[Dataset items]
Segment Open
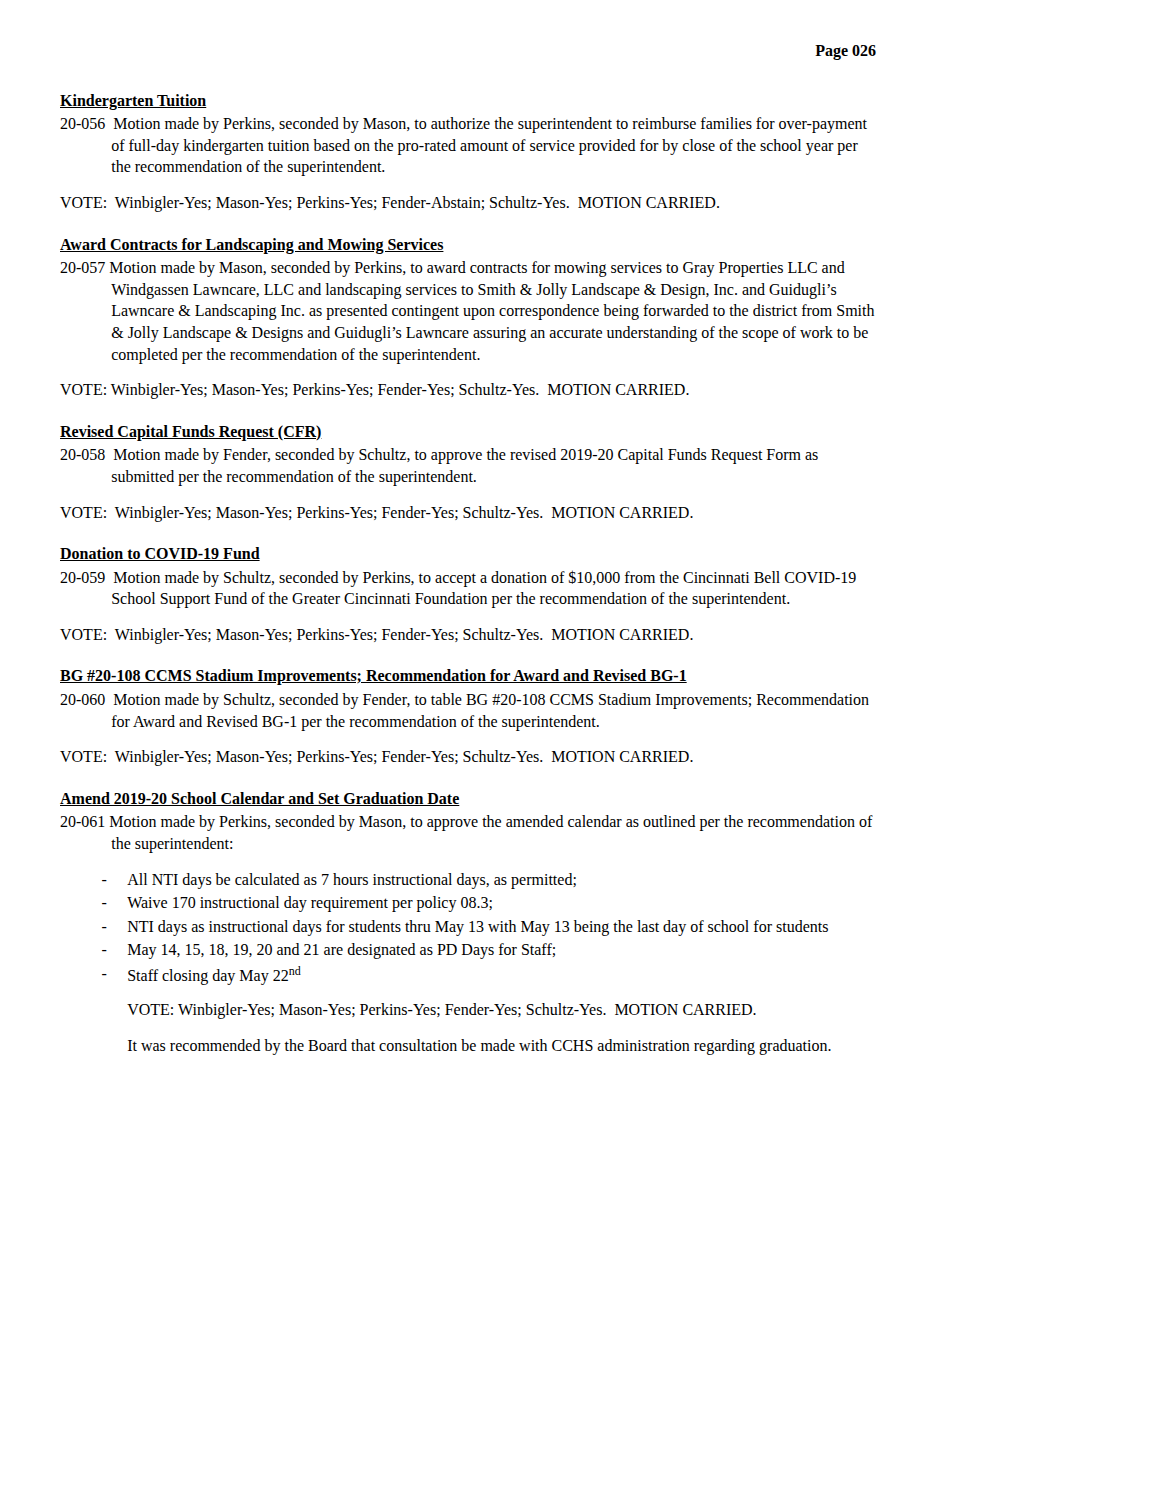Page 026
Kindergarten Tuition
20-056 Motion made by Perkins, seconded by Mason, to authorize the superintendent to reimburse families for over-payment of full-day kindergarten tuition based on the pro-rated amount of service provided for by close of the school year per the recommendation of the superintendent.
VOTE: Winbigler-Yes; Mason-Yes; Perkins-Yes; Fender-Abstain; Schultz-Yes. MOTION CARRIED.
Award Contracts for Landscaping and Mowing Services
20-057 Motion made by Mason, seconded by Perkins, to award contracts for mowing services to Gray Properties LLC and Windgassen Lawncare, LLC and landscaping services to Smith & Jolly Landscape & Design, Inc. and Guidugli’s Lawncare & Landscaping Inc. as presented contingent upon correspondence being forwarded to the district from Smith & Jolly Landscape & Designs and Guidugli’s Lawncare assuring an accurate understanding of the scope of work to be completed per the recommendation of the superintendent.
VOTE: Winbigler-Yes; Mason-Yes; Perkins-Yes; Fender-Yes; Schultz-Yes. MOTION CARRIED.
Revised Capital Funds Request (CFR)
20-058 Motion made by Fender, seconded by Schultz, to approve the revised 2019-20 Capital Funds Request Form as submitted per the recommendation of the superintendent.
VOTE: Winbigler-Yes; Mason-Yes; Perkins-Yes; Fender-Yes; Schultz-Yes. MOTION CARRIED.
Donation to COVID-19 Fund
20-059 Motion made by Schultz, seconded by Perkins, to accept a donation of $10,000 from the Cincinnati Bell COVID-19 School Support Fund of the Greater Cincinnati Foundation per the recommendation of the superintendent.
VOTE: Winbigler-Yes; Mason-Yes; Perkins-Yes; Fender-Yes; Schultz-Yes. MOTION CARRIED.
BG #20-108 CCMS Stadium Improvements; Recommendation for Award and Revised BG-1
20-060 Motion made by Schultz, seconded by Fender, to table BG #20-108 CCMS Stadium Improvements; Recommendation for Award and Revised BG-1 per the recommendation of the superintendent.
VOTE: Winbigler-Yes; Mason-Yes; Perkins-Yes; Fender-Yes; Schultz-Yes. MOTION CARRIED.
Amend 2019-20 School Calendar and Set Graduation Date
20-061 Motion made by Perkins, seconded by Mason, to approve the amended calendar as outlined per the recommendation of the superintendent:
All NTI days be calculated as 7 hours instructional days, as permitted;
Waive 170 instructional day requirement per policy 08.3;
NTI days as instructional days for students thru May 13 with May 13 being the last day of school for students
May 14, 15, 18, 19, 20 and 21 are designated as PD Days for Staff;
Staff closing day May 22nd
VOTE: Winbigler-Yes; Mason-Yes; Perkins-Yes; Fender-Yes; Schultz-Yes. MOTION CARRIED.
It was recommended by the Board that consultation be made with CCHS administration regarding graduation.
Segment Closed
__EXERCISE REQUIREMENTS__:
Return every line from the entries above that includes the word "Staff".

__TASK OUTPUT__:
May 14, 15, 18, 19, 20 and 21 are designated as PD Days for Staff;
Staff closing day May 22nd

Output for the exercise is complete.